How to complete this task –
Answer these questions about the passage on maintenance performance indicators (MPIs):
(a) What three things can a performance dashboard include for the MPIs?
(b) In what context was the case study set?
(c) Which two guidelines does the framework consider to define the domains and perspectives for maintenance performance evaluation?
═════ Quoted passage ═════
Finally, the use of a performance dashboard may be pertinent for better tracking and analysis of the MPIs in organizations. It can include, for instance, the measures for the MPIs by month, the aggregated result year to date, and their defined targets. The choice of the appropriate template for implementing a performance dashboard shall consider the number of defined MPIs as well as how they will be communicated to relevant stakeholders. In organizations with a large number of MPIs, it may be interesting to design individual dashboards for each assessment domain, or even for perspectives, rather than having a single dashboard that incorporates all domains simultaneously.

5. Conclusions

Performance evaluation is a crucial process in maintenance management as it can point out deficiencies to be addressed in organizations. Additionally, it also contributes to stakeholders’ understanding of the value created by maintenance management if the MPIs were properly aligned with strategic objectives of the organization. Through their results, leaders can analyze what is not performing as expected and initiate an improvement process. Since maintenance has a major impact on the risk management of physical assets, a framework for defining MPIs to support it is relevant for practitioners in the field.
In this context, the present paper proposed a novel framework for determining the MPIs to support the risk management of physical assets. A four-process framework was developed and demonstrated through a case study considering the context of a hydroelectric power plant. This makes it possible to define indicators for maintenance management evaluation in line with the strategic objectives related to the risk management of physical assets. Therefore, the MPIs can contribute to improved risk management as the leadership can track objectives and results from maintenance management in different domains and perspectives.
Through the case study, it was possible to observe that the proposed framework enables organizations to systematically determine MPIs to support the risk management of physical assets. It considers the ISO 55000 series and the BSC approach as guidelines to define the domains and perspectives for maintenance performance evaluation and ensures alignment with the strategic objectives to derive the MPIs. Moreover, following the processes of the framework, the determination of these indicators is no longer arbitrary and their assessment across targets becomes periodic.
It should be noted that as the fourth process “Assess maintenance across the MPIs” is periodic, it supports the organization to have continuous monitoring of the performance of maintenance management regarding the risk management of physical assets. Trends in MPI results can also contribute to risk management decision-making and risk assessment review. Therefore, this reiterates that MPIs can be used to support the risk management of physical assets in maintenance management.
═════ Data for review ═════
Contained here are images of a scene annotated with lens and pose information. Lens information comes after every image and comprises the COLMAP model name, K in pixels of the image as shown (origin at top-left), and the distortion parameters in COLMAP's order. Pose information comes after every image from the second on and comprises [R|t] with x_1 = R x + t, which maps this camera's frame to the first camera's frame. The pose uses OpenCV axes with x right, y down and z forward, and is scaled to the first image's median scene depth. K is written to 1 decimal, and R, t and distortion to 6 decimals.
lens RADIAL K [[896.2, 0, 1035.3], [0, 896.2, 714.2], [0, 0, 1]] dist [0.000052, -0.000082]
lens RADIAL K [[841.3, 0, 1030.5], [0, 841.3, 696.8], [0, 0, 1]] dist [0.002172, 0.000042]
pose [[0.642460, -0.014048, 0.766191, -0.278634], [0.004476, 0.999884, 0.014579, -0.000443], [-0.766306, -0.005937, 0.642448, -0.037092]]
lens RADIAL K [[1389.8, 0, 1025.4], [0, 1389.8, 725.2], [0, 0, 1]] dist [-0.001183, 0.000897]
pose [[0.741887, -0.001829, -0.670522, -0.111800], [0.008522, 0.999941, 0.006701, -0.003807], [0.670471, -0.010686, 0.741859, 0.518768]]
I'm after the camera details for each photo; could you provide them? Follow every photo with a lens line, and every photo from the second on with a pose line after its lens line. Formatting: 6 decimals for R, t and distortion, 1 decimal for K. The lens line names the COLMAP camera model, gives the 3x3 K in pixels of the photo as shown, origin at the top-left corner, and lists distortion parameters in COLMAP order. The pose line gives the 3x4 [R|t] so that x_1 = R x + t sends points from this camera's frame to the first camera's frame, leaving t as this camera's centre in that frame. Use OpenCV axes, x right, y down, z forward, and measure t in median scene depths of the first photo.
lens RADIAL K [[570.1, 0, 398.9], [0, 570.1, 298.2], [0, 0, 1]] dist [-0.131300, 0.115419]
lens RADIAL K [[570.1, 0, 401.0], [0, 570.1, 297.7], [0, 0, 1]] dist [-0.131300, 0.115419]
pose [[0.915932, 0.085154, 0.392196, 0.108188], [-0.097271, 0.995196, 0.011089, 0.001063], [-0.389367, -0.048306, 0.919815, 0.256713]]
═════
Answer to this exercise –
(a) The measures for the MPIs by month, the aggregated result year to date, and their defined targets.
(b) A hydroelectric power plant.
(c) The ISO 55000 series and the BSC approach.